Zero pressure thanks to innovative heel wedge at North Manchester General Hospital
A NEW bespoke device to stop pressure ulcers from developing on patients’ heels has been devised by staff at Pennine Acute Hospitals NHS Trust.
Jackie Greenhalgh, ward manager on I5 orthopaedic ward at North Manchester General Hospital came up with the idea of a new wedge which would keep patient’s heels off their mattress so that there is zero pressure on their skin, which stops pressure ulcers from developing.
She attended a pressure ulcer training day organised by the Trust’s tissue viability team and together with their help approached Karomed, the company which supplies the Trust’s pressure reducing/relieving equipment, about her idea for an offloading wedge for heels.
After discussions with Karomed, a new wedge was developed which was trialled on the orthopaedic ward at North Manchester General Hospital.
The new wedge is made from the same high specification foam as the pressure relieving mattresses used on the wards and meets all health and safety specifications, along with adhering to infection prevention policy. It has a wipe clean surface as it is used for multiple patients and has a zip covering so that the foam can be checked for any damage endured throughout its use.
Jackie said: “I am delighted with the new wedge which the tissue viability team helped me to develop with Karomed. Previously we had tried numerous devices to offload patient’s heels from the beds, but no one device was suitable for all our patients.
“A lot of the patients on my ward are vulnerable and are at high risk of pressure damage as they have sustained a fracture to their hip. Previously they would have had to wear a foam boot to off load their heels from the bed and for some patients this was problematic as it needs to be strapped around their ankle and was not suitable for when they were trying to get out of bed. The new wedge however is placed under the sheet on the patient’s bed so that it offloads the heels from the mattress.
“The new wedge has been given the thumbs up by our patients who have said how comfortable it is, with the biggest bonus that it has maintained zero pressure on their heels. As the wedge has no straps or restrictions on it, it can also be used for patients with dementia.”

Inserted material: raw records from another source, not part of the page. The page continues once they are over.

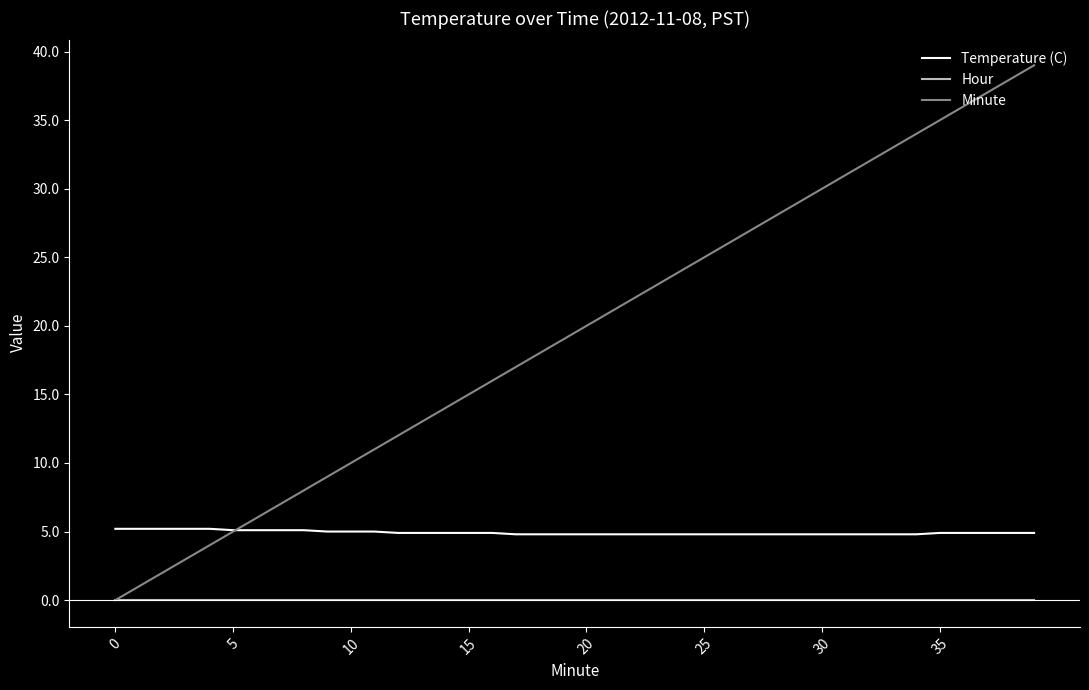

Count the number of data series in this chart.

3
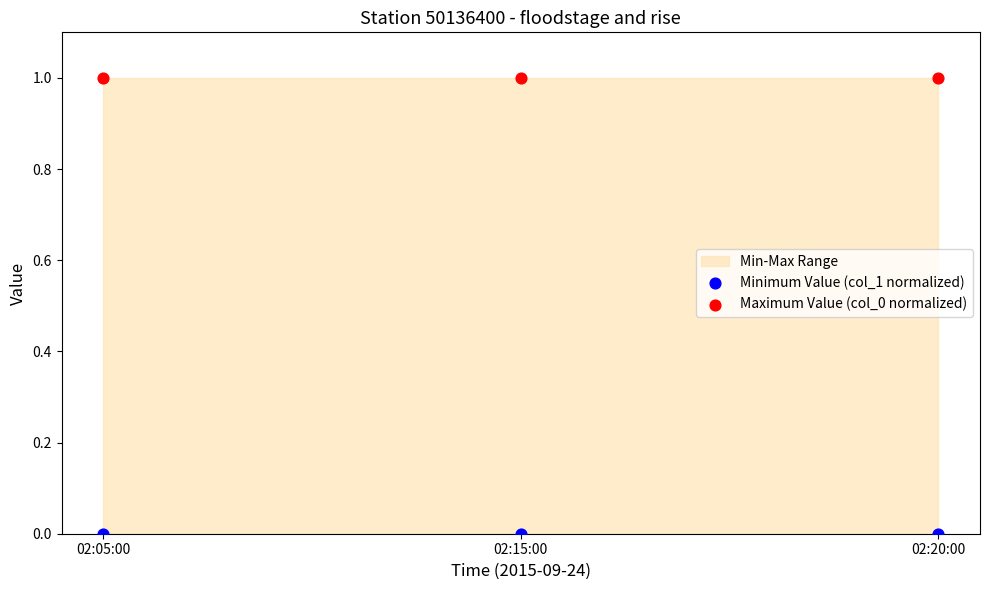

Across all data points, what is the average Y value?

0.5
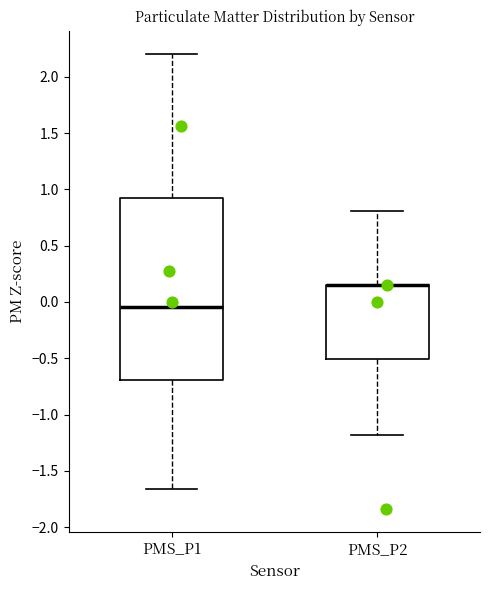

Reading left to right, transcribe this box plot: for each box, give where its median line is, the range the box spans, and where its two whiskers end, as read against the y-axis. The values are not printed on the chart, so give them approximately, as read against the axis.

PMS_P1: median -0.05, box -0.70 to 0.90, whiskers -1.65 to 2.20
PMS_P2: median 0.15 (drawn on the box's upper edge), box -0.50 to 0.15, whiskers -1.20 to 0.80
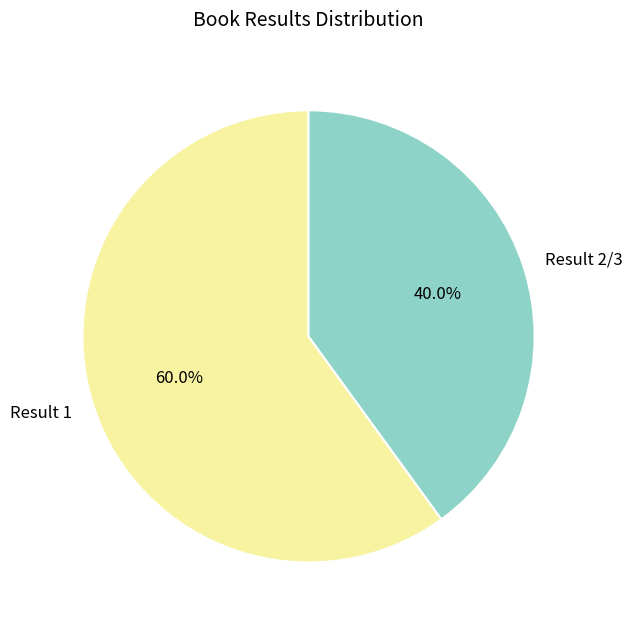

Rank the categories by value from lowest to highest.

Result 2/3, Result 1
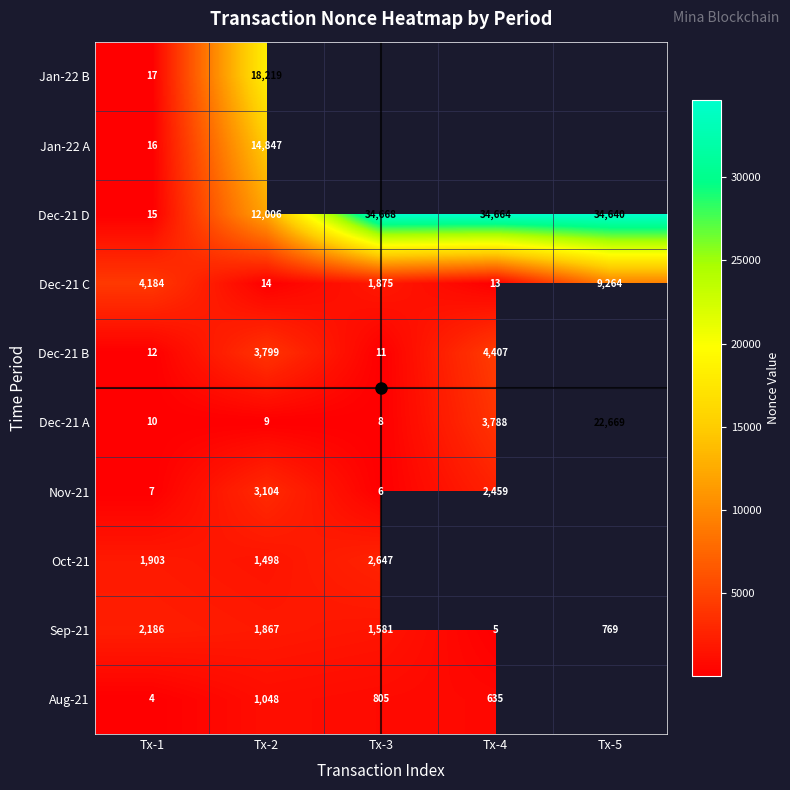

What is the spread (max minus min) of values at Tx-1?

4180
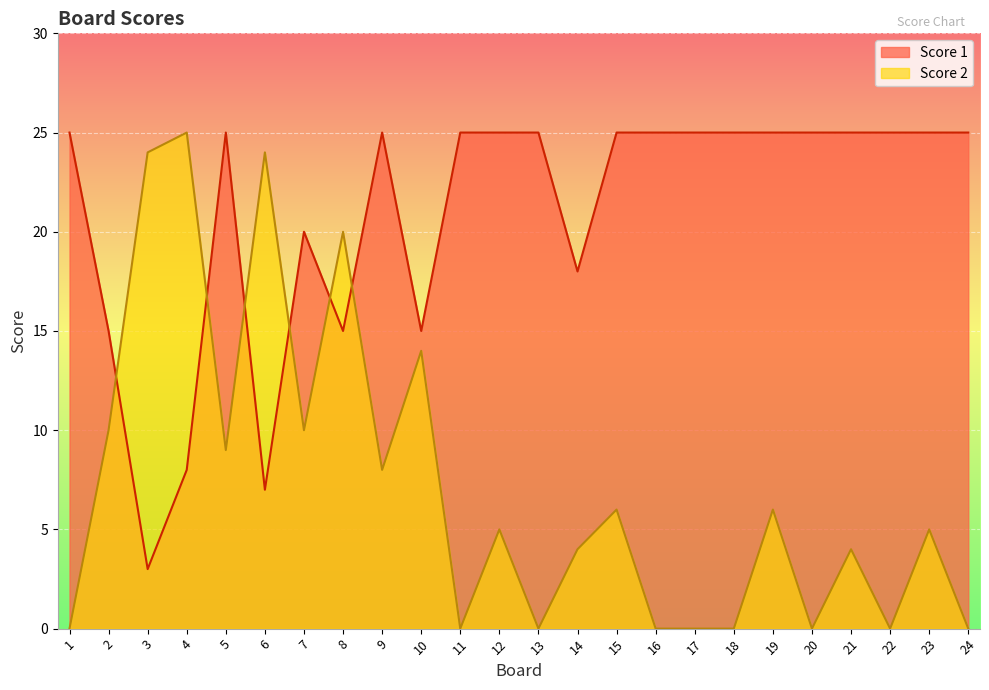

Rank the series at 11 from lowest to highest value.

Score 2, Score 1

Judy Harker, nurse consultant, tissue viability at Pennine Acute Trust, said: “Just over 50% of our hospital-acquired pressure ulcers occur on patients’ heels so this work fits perfectly with our quality improvement strategy. It is also fantastic to see frontline clinicians engaging with industry to improve outcomes for our patients.”
Work is now under way to implement the use of the wedge in other wards and departments within the organisation including The Royal Oldham Hospital, Rochdale Infirmary and Fairfield General Hospital in Bury.
Pictured: Jackie Greenhalgh, ward manager on I5 ward at North Manchester General Hospital with the new wedge.